Music for smaller people


I was at the splendid Somerset House last night to see the utterly lovable Belle & Sebastian, part of a very hip summer season also featuring PJ Harvey, Lemon Jelly, Orchestra Baobab and the Afro-Cuban All-Stars. That’s quite a line-up.
B & S were, indeed, as lovely as their records suggest, winsome in the peculiarly Glaswegian manner that always takes me by surprise. Their music glittered and shone, whistled and shimmied, sweetly harmonised and rang out across the courtyard and up into the purple evening sky.
In deference to their surroundings there was a quick version of ‘Taxman’, and in deference to their slightly broader surroundings a full blown version of that old Madness stager, ‘Embarrassment’. And a bowler hat.
I was very struck how everyone there failed to be any taller. I’m an unexceptional six feet tall, and I found that I had a pristine, unobstructed view of the stage. I couldn’t spot one person in front of me who I would have said was a six-footer.
think the band themselves are all not particularly tall; though these things are notoriously difficult to judge on stage. After the sparkling music had faded away, I was left wondering whether:
(a) A small band attracts small fans.
(b) Belle & Sebastian happen to make music that attracts small fans.
(c) By a sort of sympathetic recognition of the very limited confines of Somerset House, larger fans had shied away, leaving only the smaller ones to attend.
(d) The same as (c), but with the additional factor that Belle & Sebastian themselves had unconsciously been selected for the venue by virtue of their essential unlargeness.

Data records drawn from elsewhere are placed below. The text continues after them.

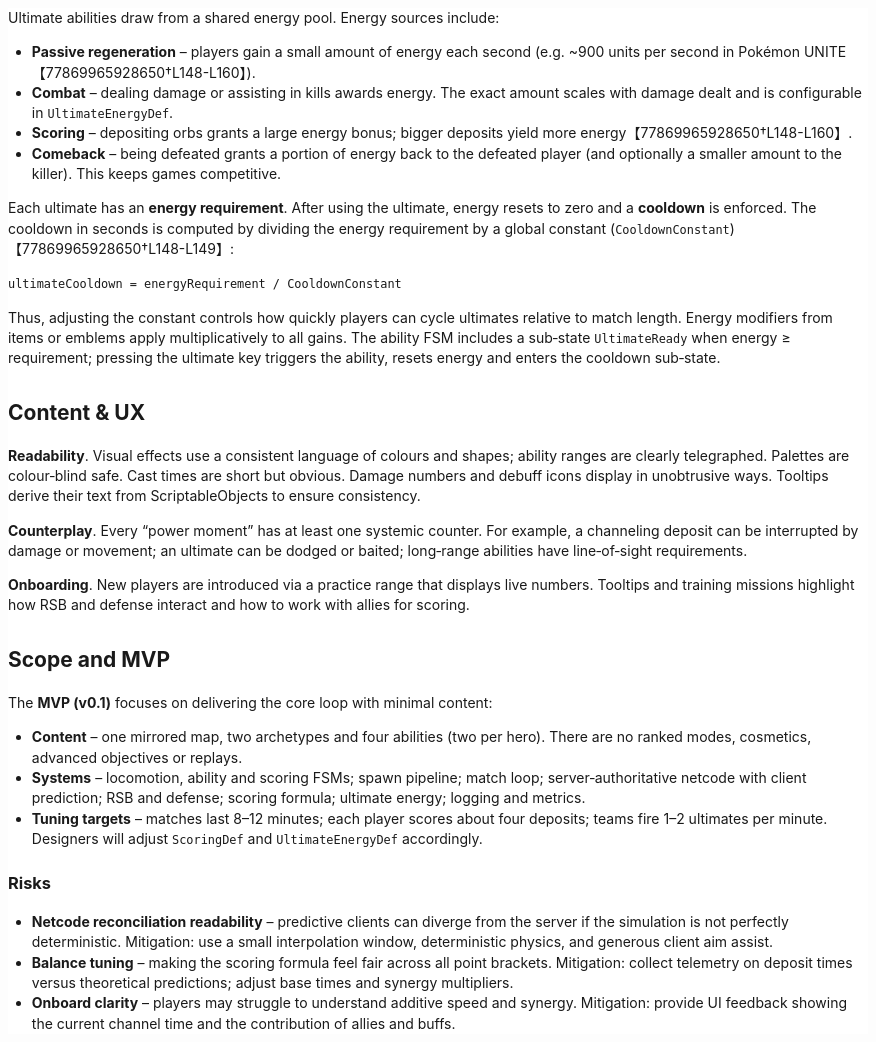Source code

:Ultimate abilities draw from a shared energy pool.  Energy sources include:

* **Passive regeneration** – players gain a small amount of energy each second (e.g. ~900 units per second in Pokémon UNITE【77869965928650†L148-L160】).
* **Combat** – dealing damage or assisting in kills awards energy.  The exact amount scales with damage dealt and is configurable in `UltimateEnergyDef`.
* **Scoring** – depositing orbs grants a large energy bonus; bigger deposits yield more energy【77869965928650†L148-L160】.
* **Comeback** – being defeated grants a portion of energy back to the defeated player (and optionally a smaller amount to the killer).  This keeps games competitive.

Each ultimate has an **energy requirement**.  After using the ultimate, energy resets to zero and a **cooldown** is enforced.  The cooldown in seconds is computed by dividing the energy requirement by a global constant (`CooldownConstant`)【77869965928650†L148-L149】:

```
ultimateCooldown = energyRequirement / CooldownConstant
```

Thus, adjusting the constant controls how quickly players can cycle ultimates relative to match length.  Energy modifiers from items or emblems apply multiplicatively to all gains.  The ability FSM includes a sub‑state `UltimateReady` when energy ≥ requirement; pressing the ultimate key triggers the ability, resets energy and enters the cooldown sub‑state.

## Content & UX

**Readability**.  Visual effects use a consistent language of colours and shapes; ability ranges are clearly telegraphed.  Palettes are colour‑blind safe.  Cast times are short but obvious.  Damage numbers and debuff icons display in unobtrusive ways.  Tooltips derive their text from ScriptableObjects to ensure consistency.

**Counterplay**.  Every “power moment” has at least one systemic counter.  For example, a channeling deposit can be interrupted by damage or movement; an ultimate can be dodged or baited; long‑range abilities have line‑of‑sight requirements.

**Onboarding**.  New players are introduced via a practice range that displays live numbers.  Tooltips and training missions highlight how RSB and defense interact and how to work with allies for scoring.

## Scope and MVP

The **MVP (v0.1)** focuses on delivering the core loop with minimal content:

* **Content** – one mirrored map, two archetypes and four abilities (two per hero).  There are no ranked modes, cosmetics, advanced objectives or replays.
* **Systems** – locomotion, ability and scoring FSMs; spawn pipeline; match loop; server‑authoritative netcode with client prediction; RSB and defense; scoring formula; ultimate energy; logging and metrics.
* **Tuning targets** – matches last 8–12 minutes; each player scores about four deposits; teams fire 1–2 ultimates per minute.  Designers will adjust `ScoringDef` and `UltimateEnergyDef` accordingly.

### Risks

* **Netcode reconciliation readability** – predictive clients can diverge from the server if the simulation is not perfectly deterministic.  Mitigation: use a small interpolation window, deterministic physics, and generous client aim assist.
* **Balance tuning** – making the scoring formula feel fair across all point brackets.  Mitigation: collect telemetry on deposit times versus theoretical predictions; adjust base times and synergy multipliers.
* **Onboard clarity** – players may struggle to understand additive speed and synergy.  Mitigation: provide UI feedback showing the current channel time and the contribution of allies and buffs.
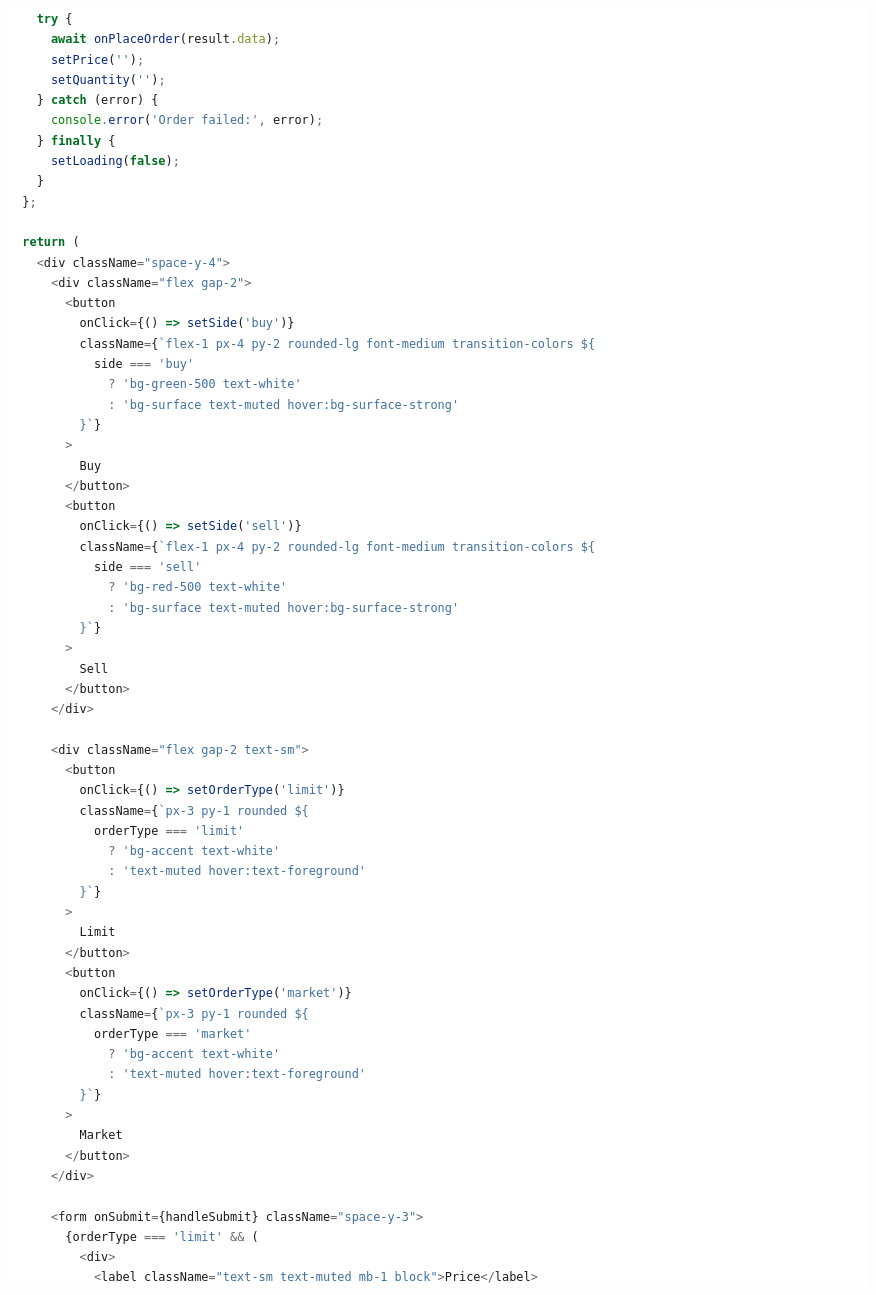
 ```typescript
    try {
      await onPlaceOrder(result.data);
      setPrice('');
      setQuantity('');
    } catch (error) {
      console.error('Order failed:', error);
    } finally {
      setLoading(false);
    }
  };
  
  return (
    <div className="space-y-4">
      <div className="flex gap-2">
        <button
          onClick={() => setSide('buy')}
          className={`flex-1 px-4 py-2 rounded-lg font-medium transition-colors ${
            side === 'buy'
              ? 'bg-green-500 text-white'
              : 'bg-surface text-muted hover:bg-surface-strong'
          }`}
        >
          Buy
        </button>
        <button
          onClick={() => setSide('sell')}
          className={`flex-1 px-4 py-2 rounded-lg font-medium transition-colors ${
            side === 'sell'
              ? 'bg-red-500 text-white'
              : 'bg-surface text-muted hover:bg-surface-strong'
          }`}
        >
          Sell
        </button>
      </div>
      
      <div className="flex gap-2 text-sm">
        <button
          onClick={() => setOrderType('limit')}
          className={`px-3 py-1 rounded ${
            orderType === 'limit'
              ? 'bg-accent text-white'
              : 'text-muted hover:text-foreground'
          }`}
        >
          Limit
        </button>
        <button
          onClick={() => setOrderType('market')}
          className={`px-3 py-1 rounded ${
            orderType === 'market'
              ? 'bg-accent text-white'
              : 'text-muted hover:text-foreground'
          }`}
        >
          Market
        </button>
      </div>
      
      <form onSubmit={handleSubmit} className="space-y-3">
        {orderType === 'limit' && (
          <div>
            <label className="text-sm text-muted mb-1 block">Price</label>
```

(e) The same as (b), but with the added consideration that Belle & Sebastian were chosen to play Somerset House because their fanlets would be conveniently small.
(f) Short and tall people are attracted to different types of music; or, at least, tend to look for and express different emotional sets in their choices of music. Thus, both band and fans grew alike together in their musical education, and are bound evermore in a swirling mutual appreciation of the smaller person’s universe.
(g) I could have been standing on a step.